Trieste c’è, ed è una vittoria che pesa. Il 76-70 inflitto alla Dinamo Sassari al PalaTrieste non è solo un successo interno di valore, ma un risultato che suggella in maniera concreta la presenza dei giuliani nelle prime otto della classe, obiettivo ribadito con forza dopo la settimana di stop forzato seguita all’esclusione di Trapani dal campionato.
Una partita vera, combattuta, giocata a strappi e a colpi di parziali, in cui nessuna delle due squadre ha mai mollato la presa. Trieste parte con il piglio giusto, sospinta dal proprio pubblico: approccio aggressivo, buona circolazione di palla e primo quarto chiuso avanti 20-16. La squadra di Israel Gonzalez sembra avere in mano l’inerzia, ma la Dinamo non ci sta e cambia passo nei secondi dieci minuti.
È Sassari, infatti, a prendersi il primo vero vantaggio della gara con un parziale di 13-4 che ribalta l’inerzia. Trieste fatica tremendamente a trovare la via del canestro: nei secondi dieci minuti arrivano appena 6 punti segnati, dato che fotografa un attacco inceppato e ben contenuto dalla difesa sarda. All’intervallo lungo la Dinamo conduce 29-26, al termine di un primo tempo a punteggio basso e grande equilibrio.
La ripresa cambia volto alla partita. Il terzo quarto è più fluido, più intenso, con entrambe le squadre che alzano il ritmo offensivo pur restando a contatto. Sassari mantiene il controllo della gara e chiude la frazione 20-18, allungando di due possessi: al 30’ la squadra di coach Mrsic è avanti 49-44 e sembra avere la partita nelle mani.

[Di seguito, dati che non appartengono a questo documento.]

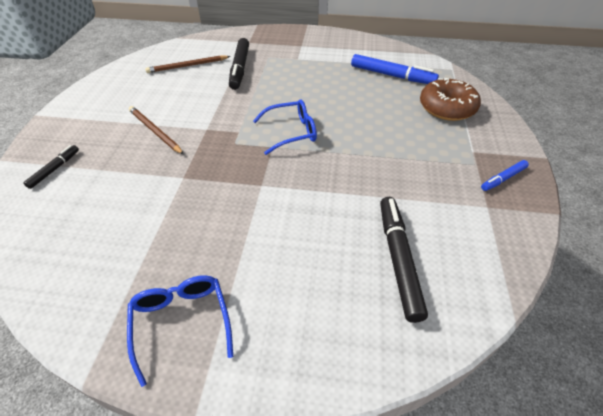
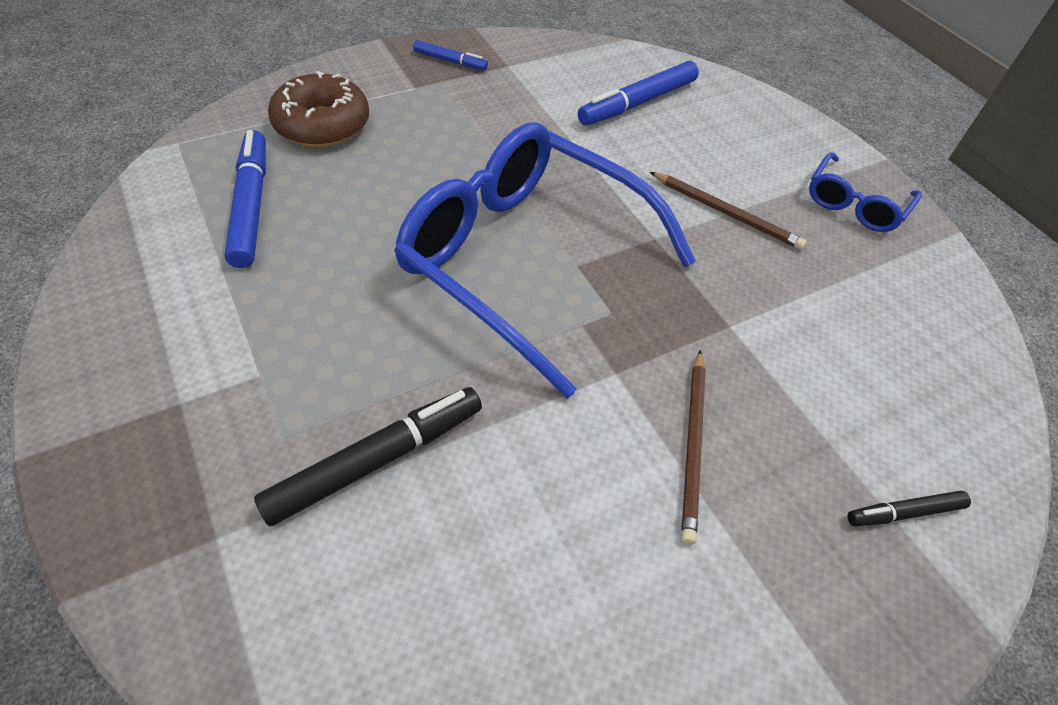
camera: 130 degrees left, 5 degrees up
(187, 66) = (441, 592): brown pencil -> brown pencil (726, 213)
(291, 132) = (525, 260): blue glasses -> blue glasses, size x2.18
(398, 259) = (637, 103): black marker -> blue marker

Ma è negli ultimi dieci minuti che Trieste firma il capolavoro. La squadra di Gonzalez cambia marcia, trova fiducia, ritmo e soluzioni offensive continue. Il quarto periodo è un monologo giuliano: 32 punti segnati, un dato che spacca la partita e ribalta completamente l’inerzia. Sassari prova a resistere, ma subisce 21 punti e non riesce più a tenere il passo. Il sorpasso diventa fuga e il PalaTrieste può festeggiare il 76-70 finale.
Decisivi i protagonisti offensivi di Trieste, nonostante l’assenza pesante di Madi Sissoko. Ancora una volta sugli scudi Jahmi’us Ramsey, leader offensivo e uomo copertina con 24 punti, ben supportato da Jarod Uthoff e Jeff Brooks, entrambi in doppia cifra a quota 10.
Dall’altra parte, Sassari – priva di Nate Johnson – trova risposte da Rahawn Thomas (14 punti), Desure Buie (13) e Marco Ceron (12), ma non basta per evitare una sconfitta che pesa.
Con questo ko la Dinamo resta invischiata nei bassifondi della classifica, in una situazione che continua a essere tutt’altro che tranquilla. Per Trieste, invece, è una vittoria che vale doppio: per la classifica, per il morale e per la consapevolezza di essere, a pieno titolo, dentro il gruppo che conta.